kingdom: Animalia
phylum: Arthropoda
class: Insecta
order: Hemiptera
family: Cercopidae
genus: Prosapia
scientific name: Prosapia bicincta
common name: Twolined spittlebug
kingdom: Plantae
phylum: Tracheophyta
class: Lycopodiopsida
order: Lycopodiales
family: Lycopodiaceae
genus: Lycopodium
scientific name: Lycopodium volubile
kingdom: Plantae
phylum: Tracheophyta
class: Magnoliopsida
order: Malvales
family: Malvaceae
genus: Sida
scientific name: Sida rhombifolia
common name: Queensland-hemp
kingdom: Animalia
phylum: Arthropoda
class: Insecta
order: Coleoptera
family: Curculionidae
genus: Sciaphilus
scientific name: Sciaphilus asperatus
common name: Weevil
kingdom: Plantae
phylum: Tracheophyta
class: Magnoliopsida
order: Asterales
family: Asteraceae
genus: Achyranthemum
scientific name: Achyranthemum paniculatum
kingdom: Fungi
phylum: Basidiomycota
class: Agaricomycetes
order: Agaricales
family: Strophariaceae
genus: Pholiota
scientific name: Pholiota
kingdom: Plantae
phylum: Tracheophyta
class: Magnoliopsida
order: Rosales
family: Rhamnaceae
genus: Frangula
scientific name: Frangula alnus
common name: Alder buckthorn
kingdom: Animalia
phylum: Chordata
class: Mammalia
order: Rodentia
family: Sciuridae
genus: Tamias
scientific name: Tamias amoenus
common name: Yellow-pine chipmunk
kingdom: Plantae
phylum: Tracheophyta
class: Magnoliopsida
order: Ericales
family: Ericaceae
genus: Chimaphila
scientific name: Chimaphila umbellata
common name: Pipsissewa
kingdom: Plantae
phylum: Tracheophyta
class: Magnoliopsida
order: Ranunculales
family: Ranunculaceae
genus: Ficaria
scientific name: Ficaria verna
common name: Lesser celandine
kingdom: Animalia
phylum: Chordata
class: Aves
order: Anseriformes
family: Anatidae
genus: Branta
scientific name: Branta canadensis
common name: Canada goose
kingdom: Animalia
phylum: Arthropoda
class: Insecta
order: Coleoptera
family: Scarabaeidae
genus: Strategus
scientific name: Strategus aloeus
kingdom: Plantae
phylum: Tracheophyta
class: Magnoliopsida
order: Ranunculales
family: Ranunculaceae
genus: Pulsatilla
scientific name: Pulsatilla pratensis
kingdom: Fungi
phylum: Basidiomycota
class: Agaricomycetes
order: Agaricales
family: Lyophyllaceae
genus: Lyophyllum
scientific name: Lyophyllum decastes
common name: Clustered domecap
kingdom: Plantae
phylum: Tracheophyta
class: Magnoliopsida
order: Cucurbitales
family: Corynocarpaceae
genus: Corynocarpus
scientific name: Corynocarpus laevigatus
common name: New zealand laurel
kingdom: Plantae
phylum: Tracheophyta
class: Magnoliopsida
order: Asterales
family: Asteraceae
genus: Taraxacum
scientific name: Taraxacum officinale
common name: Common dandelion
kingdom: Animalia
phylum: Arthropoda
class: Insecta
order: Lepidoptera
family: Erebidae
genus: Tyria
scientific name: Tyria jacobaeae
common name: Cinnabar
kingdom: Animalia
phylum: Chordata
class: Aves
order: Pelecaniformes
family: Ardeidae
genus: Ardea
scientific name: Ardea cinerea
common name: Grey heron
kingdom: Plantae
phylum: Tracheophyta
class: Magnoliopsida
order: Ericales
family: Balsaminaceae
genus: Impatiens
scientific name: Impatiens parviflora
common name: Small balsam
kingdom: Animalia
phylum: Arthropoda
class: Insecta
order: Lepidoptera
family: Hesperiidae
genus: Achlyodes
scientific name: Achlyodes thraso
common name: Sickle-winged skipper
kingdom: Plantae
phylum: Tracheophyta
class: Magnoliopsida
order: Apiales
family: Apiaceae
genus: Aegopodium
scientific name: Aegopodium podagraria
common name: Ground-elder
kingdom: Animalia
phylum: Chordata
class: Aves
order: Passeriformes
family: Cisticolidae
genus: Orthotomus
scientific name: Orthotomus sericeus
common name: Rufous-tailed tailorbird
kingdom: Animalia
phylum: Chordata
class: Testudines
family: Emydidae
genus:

********************

Write out the lines from the one holding "genus: Prosapia" through the one holding "family: Malvaceae", inclusive, swapping "phylum" for "division" and leaving everything else unchanged.

genus: Prosapia
scientific name: Prosapia bicincta
common name: Twolined spittlebug
kingdom: Plantae
division: Tracheophyta
class: Lycopodiopsida
order: Lycopodiales
family: Lycopodiaceae
genus: Lycopodium
scientific name: Lycopodium volubile
kingdom: Plantae
division: Tracheophyta
class: Magnoliopsida
order: Malvales
family: Malvaceae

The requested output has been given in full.